5. Mü’minlere Raûf ve Rahîm

Re’fet, ince bir şefkat ve derin bir merhamet anlamına gelir. Bu duyguda daha çok acınan kimseden zararlı şeyleri, musibet ve belâları defetme özelliği vardır. Raûf ise pek şiddetli re’fet sahibi demektir. Rahmet, «acınan ve merhamet edilen kişiye iyilik etmeyi gerekli kılınan bir incelik ve şefkat» mânâsındadır.

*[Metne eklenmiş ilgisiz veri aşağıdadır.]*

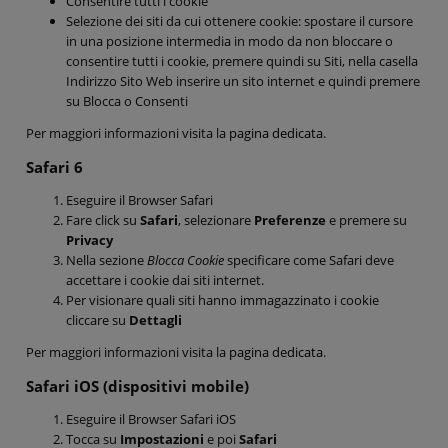
Consentire tutti i cookie
Selezione dei siti da cui ottenere cookie: spostare il cursore
in una posizione intermedia in modo da non bloccare o
consentire tutti i cookie, premere quindi su Siti, nella casella
Indirizzo Sito Web inserire un sito internet e quindi premere
su Blocca o Consenti
Per maggiori informazioni visita la
pagina dedicata
.
Safari 6
Eseguire il Browser Safari
Fare click su
Safari
, selezionare
Preferenze
e premere su
Privacy
Nella sezione
Blocca Cookie
specificare come Safari deve
accettare i cookie dai siti internet.
Per visionare quali siti hanno immagazzinato i cookie
cliccare su
Dettagli
Per maggiori informazioni visita la
pagina dedicata
.
Safari iOS (dispositivi mobile)
Eseguire il Browser Safari iOS
Tocca su
Impostazioni
e poi
Safari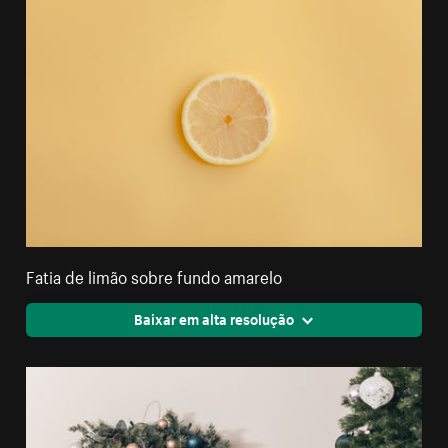
Fatia de limão sobre fundo amarelo
Baixar em alta resolução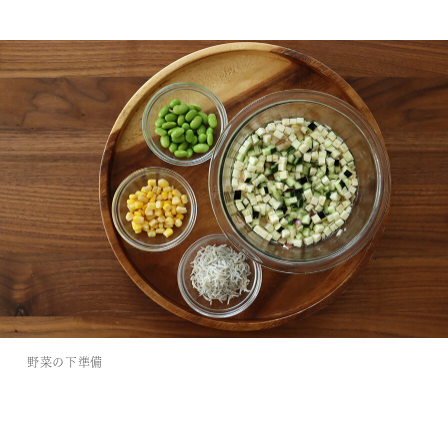
野菜の下準備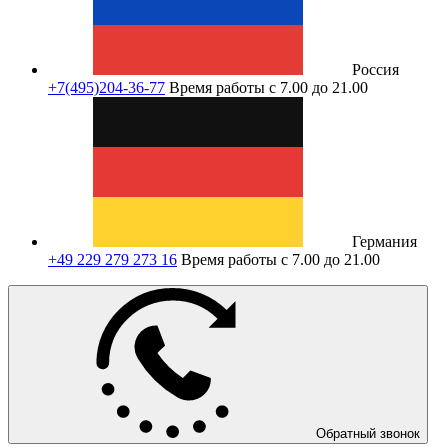
Россия
+7(495)204-36-77
Время работы с 7.00 до 21.00
Германия
+49 229 279 273 16
Время работы с 7.00 до 21.00
Обратный звонок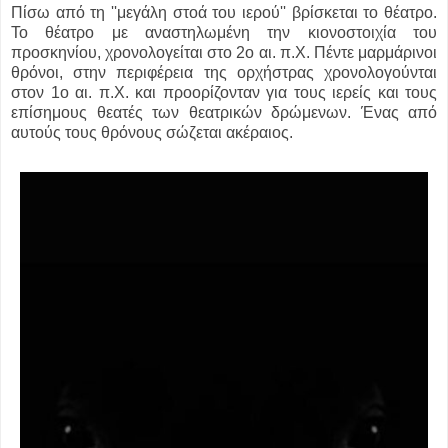
Πίσω από τη ''μεγάλη στοά του ιερού'' βρίσκεται το θέατρο.
Το θέατρο με αναστηλωμένη την κιονοστοιχία του
προσκηνίου, χρονολογείται στο 2ο αι. π.Χ. Πέντε μαρμάρινοι
θρόνοι, στην περιφέρεια της ορχήστρας χρονολογούνται
στον 1ο αι. π.Χ. και προορίζονταν για τους ιερείς και τους
επίσημους θεατές των θεατρικών δρώμενων. Ένας από
αυτούς τους θρόνους σώζεται ακέραιος.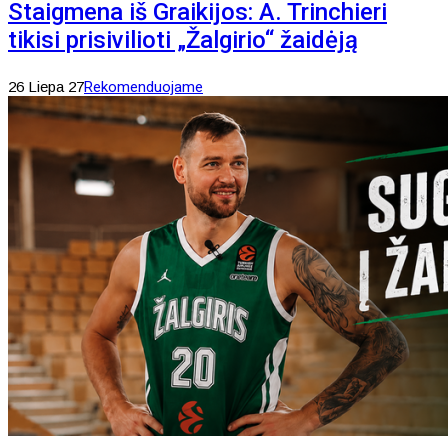
Staigmena iš Graikijos: A. Trinchieri
tikisi prisivilioti „Žalgirio“ žaidėją
26 Liepa 27
Rekomenduojame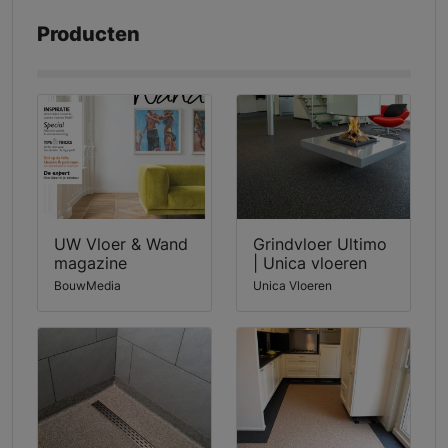
Producten
UW Vloer & Wand
Grindvloer Ultimo
magazine
| Unica vloeren
BouwMedia
Unica Vloeren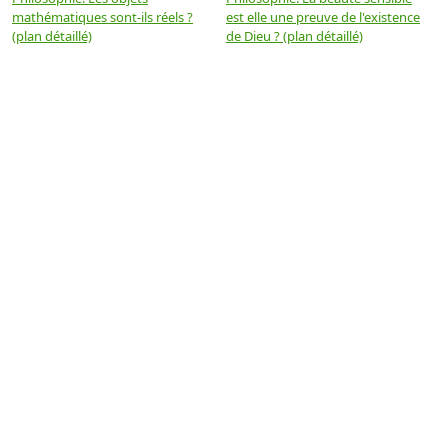
mathématiques sont-ils réels ?
est elle une preuve de l'existence
p
(plan détaillé)
de Dieu ? (plan détaillé)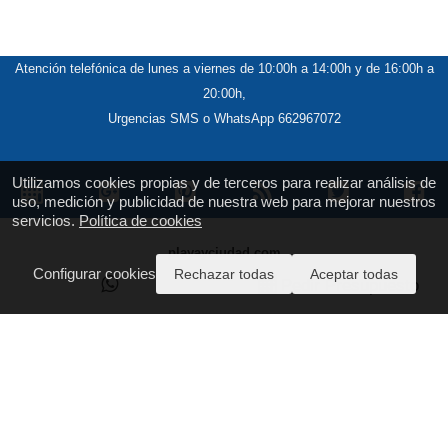
Atención telefónica de lunes a viernes de 10:00h a 14:00h y de 16:00h a
20:00h,
Urgencias SMS o WhatsApp 662967072
Utilizamos cookies propias y de terceros para realizar análisis de
uso, medición y publicidad de nuestra web para mejorar nuestros
servicios.
Política de cookies
playayciudad.com
Configurar cookies
T.: 924 101 559
Rechazar todas
Aceptar todas
Pedir Presupuesto
https://www.playayciudad.com
reservas@playayciudad.com
Licencia CIEx 06-200m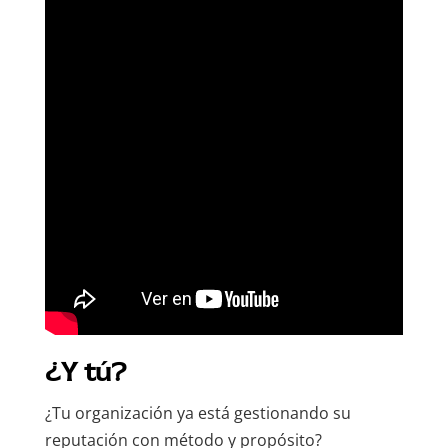
¿Y tú?
¿Tu organización ya está gestionando su
reputación con método y propósito?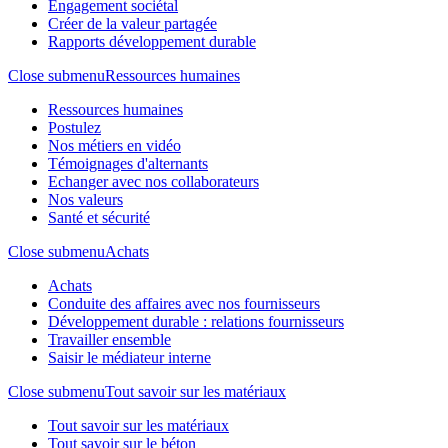
Engagement sociétal
Créer de la valeur partagée
Rapports développement durable
Close submenu
Ressources humaines
Ressources humaines
Postulez
Nos métiers en vidéo
Témoignages d'alternants
Echanger avec nos collaborateurs
Nos valeurs
Santé et sécurité
Close submenu
Achats
Achats
Conduite des affaires avec nos fournisseurs
Développement durable : relations fournisseurs
Travailler ensemble
Saisir le médiateur interne
Close submenu
Tout savoir sur les matériaux
Tout savoir sur les matériaux
Tout savoir sur le béton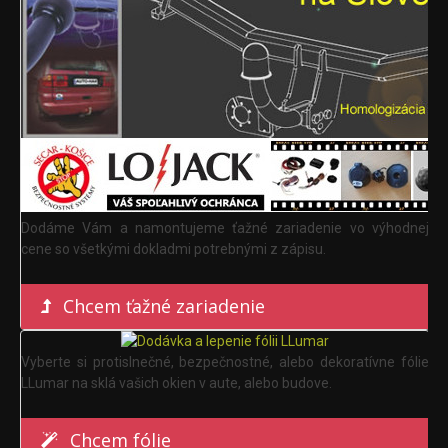
Dodáme Vám a namontujeme ťažné zariadenie vo výhodnej
cene so všetkými dokladmi potrebnými z zápisu.
Chcem ťažné zariadenie
Vyberte si protislnečné, bezpečnostné, alebo dekoratívne fólie
LLumar na sklá vašich okien v aute, alebo budove.
Chcem fólie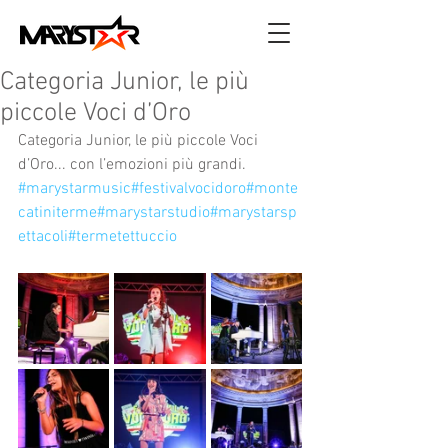
Categoria Junior, le più
piccole Voci d’Oro
Categoria Junior, le più piccole Voci 
d’Oro... con l’emozioni più grandi. 
#m
arystarmusic#f
estivalvocidoro#m
onte
catiniterme#m
arystarstudio#m
arystarsp
ettacoli#t
ermetettuccio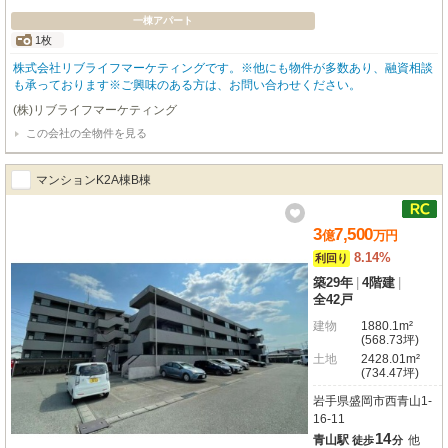
一棟アパート
1枚
株式会社リブライフマーケティングです。※他にも物件が多数あり、融資相談
も承っております※ご興味のある方は、お問い合わせください。
(株)リブライフマーケティング
この会社の全物件を見る
マンションK2A棟B棟
3
7,500
億
万
円
8.14%
利回り
築29年
|
4階建
|
全42戸
建物
1880.1m²
(568.73坪)
土地
2428.01m²
(734.47坪)
岩手県盛岡市西青山1-
16-11
14
青山駅
他
徒歩
分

Rahîm ise pek şiddetli rahmet ve merhamet sahibi olanları anlatan bir ifadedir. Peygamberimiz -sallâllâhu aleyhi ve sellem-’e, Allâh’ın güzel isimlerinden ikisi olan «Raûf» ve «Rahîm» isimleri verilmiştir. Allah Teâlâ, hiçbir peygambere güzel isimlerinden iki ismi birden vermemiş, ancak bizim Peygamberimiz’i «Raûf ve Rahîm» olarak tavsif etmiştir. Zât-ı Zülcelâl’i hakkında da;

“Muhakkak Allah insanlara Raûf ve Rahîm’dir.” (el-Bakara, 2/143) buyurmuştur. Bu durum, Peygamberimiz’in Allah katındaki şeref ve yüceliğini açıkça göstermektedir. Allah Teâlâ Kur’ân-ı Kerim’de pek çok âyet-i kerîmede Peygamberi’ne, mü’minlere karşı merhametli olmasını, onlara karşı yumuşak davranmasını ve onlara kol-kanat germesini emretmiştir. (bkz. el-Hicr, 15/88; eş-Şuarâ, 26/215)

İslâm dînini tebliğ edecek kişiler, Rasûlullah -sallâllâhu aleyhi ve sellem-’in sayılan bu hususiyetlerine mümkün olduğu ölçüde sahip olmaya gayret göstermelidirler. Çünkü bu mümtaz vasıflar, İslâm’la bütünleşip onu temsil etmede ve insanların ruhlarına girerek onları bu ulvî dîne cezbetmede anahtar vazifesi görmektedir. Başarının sırrı bu ahlâkî kemalde saklıdır.